The Company does not intend to remunerate its directors at Admission, as the Board has collectively agreed that for such time as the Company’s sole investment is a 10.04 per cent. stake in Rendeavour (net of treasury shares) the Company is reliant on dividend income and therefore it would not be appropriate for the Company to enter into outgoing fee arrangements with directors. This arrangement will be kept under continual review and it is expected that director fees will be put in place as the Company grows. There is no requirement under BVI law for directors to have service agreements or appointment letters. Dr. Jerome Booth, Rachel Adison and Philip Johnson have letters of appointment; however, Lord Ashcroft, Philip Osborne and Melquisedec Urbina Flores do not.

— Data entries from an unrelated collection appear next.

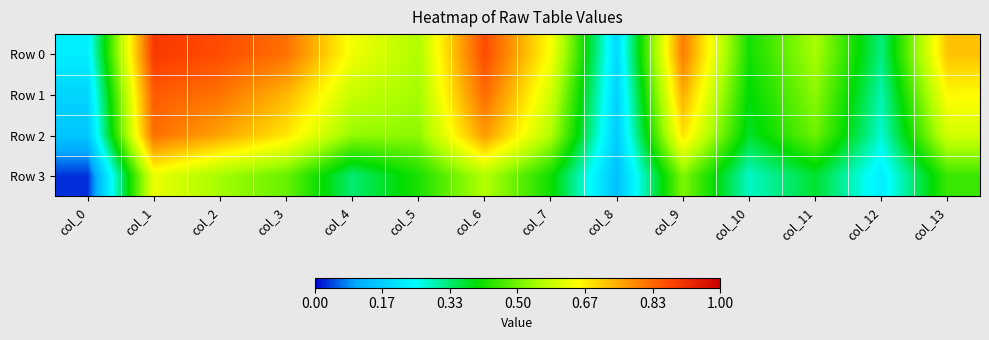

What is the total value across all series at col_2?

3.0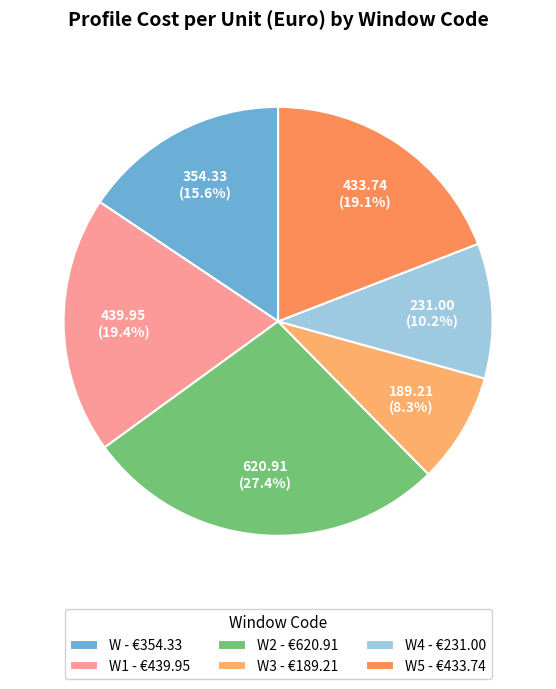

Which category has the biggest portion of the pie?

W2 - €620.91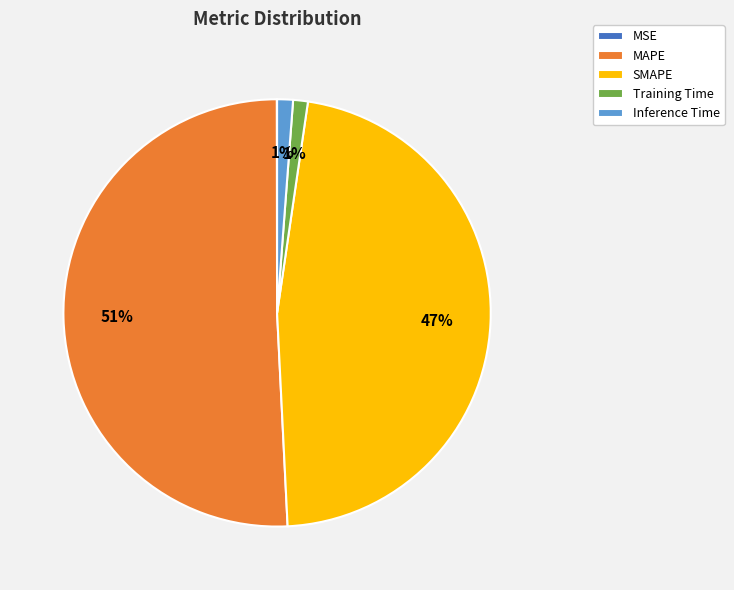

Which slice represents more than half of the pie?

MAPE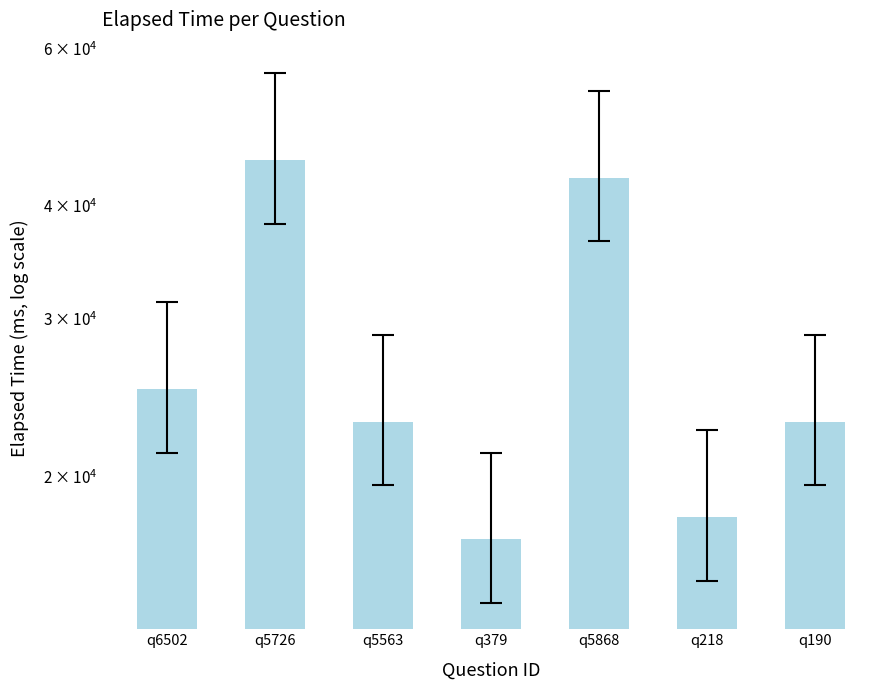

Which has a higher value, q5868 or q218?

q5868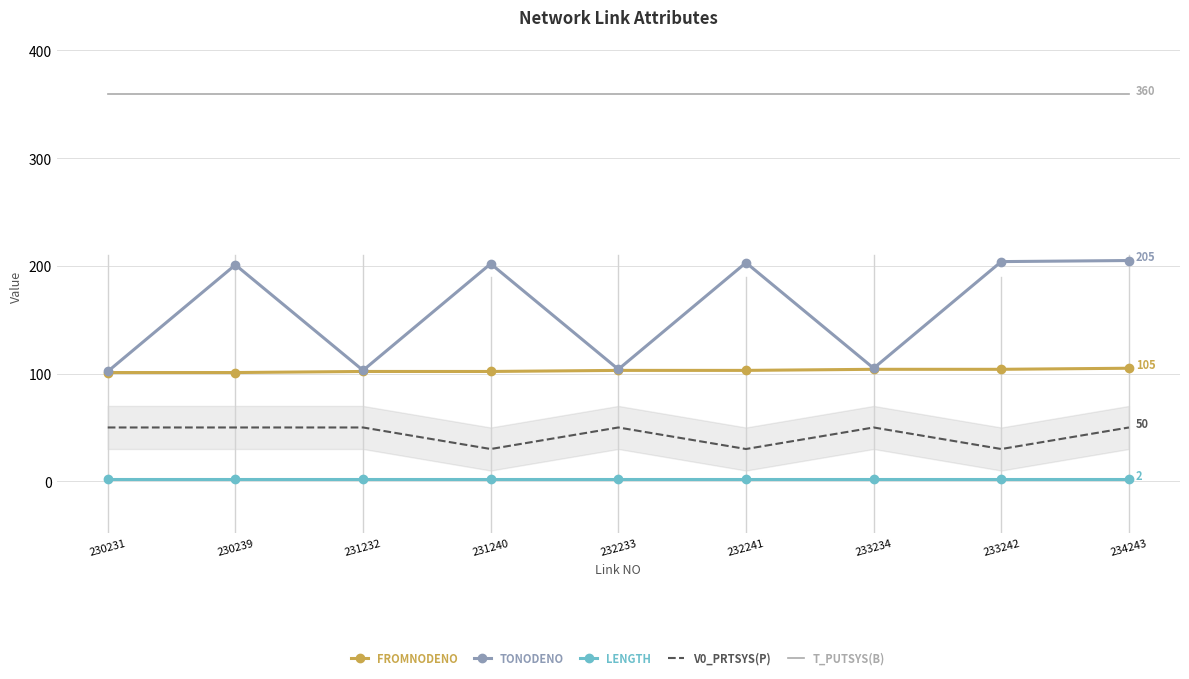

Between 230231 and 232241, which series saw the biggest shift?

TONODENO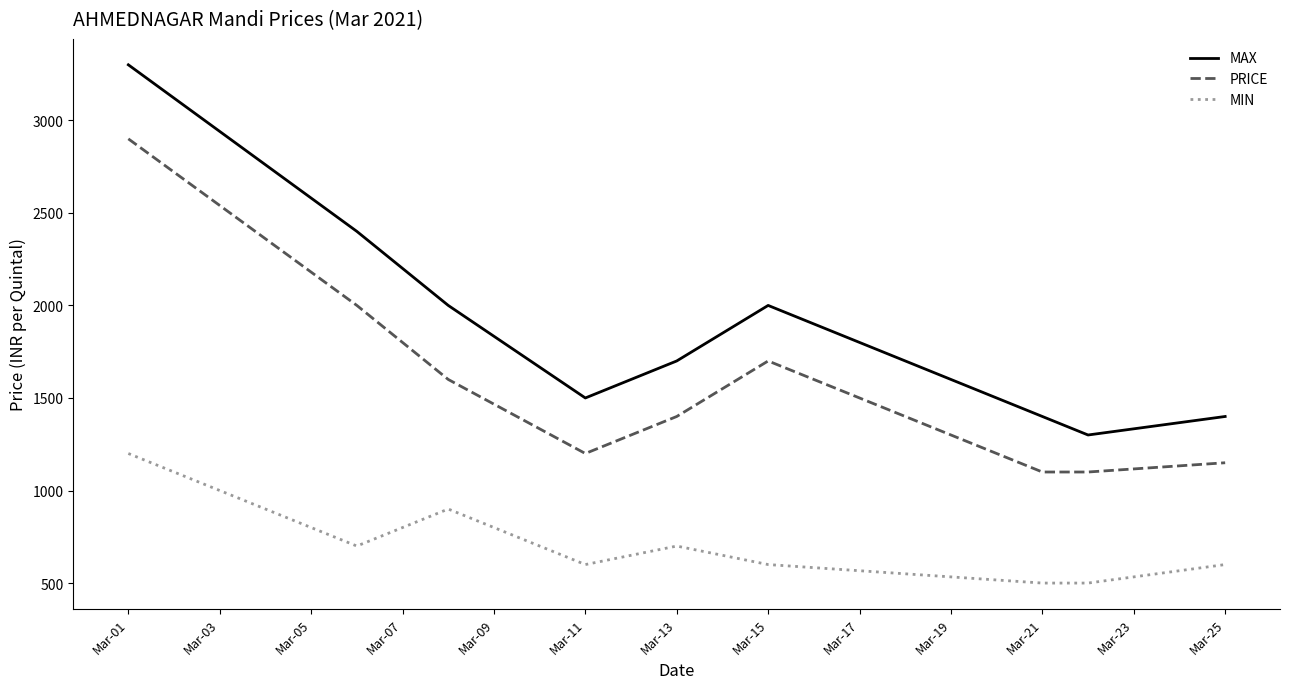

True or false: MIN and PRICE intersect in this chart.

False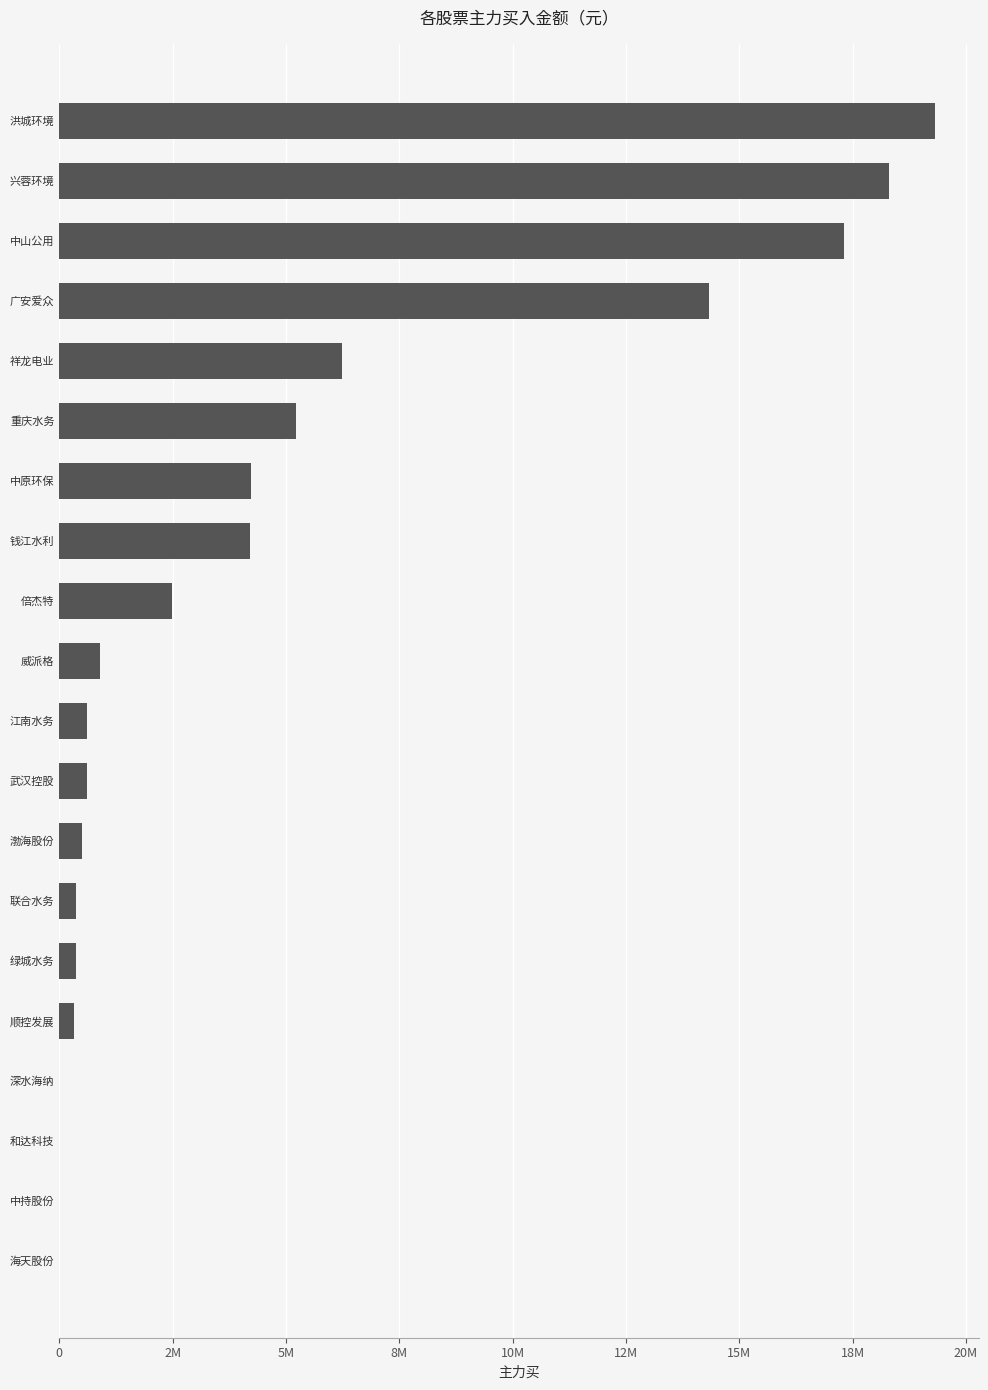

What is the greatest value displayed?

19314590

The Board accepts that the above arrangements are not in line with typical UK market practice or the QCA Code, but nevertheless believes that its remuneration structure is appropriate for a company of its size and current development stage, and given its status as an Investing Company at this juncture. The Remuneration and Nomination Committee will consider putting in place a formal remuneration policy, in line with market standards in due course, as the Company evolves.
Responses to the principles of the QCA Code and the information will be contained in the Company’s annual report and accounts as well as on its website, providing details to all stakeholders on how the Company will be governed. The Board is of the view that the Company’s annual report and accounts as well as its half year report are key communication channels through which progress in meeting the Company’s objectives and updating its strategic targets can be given to Shareholders following Admission. In addition, the Company will hold annual general meetings.
Shareholders will also be kept up to date with Company developments by way of announcements made through a RNS on matters of a significant substance and/or a regulatory nature. Updates will be provided to the market from time to time, including any financial information, and any expected deviations to market expectations will be announced through a RNS.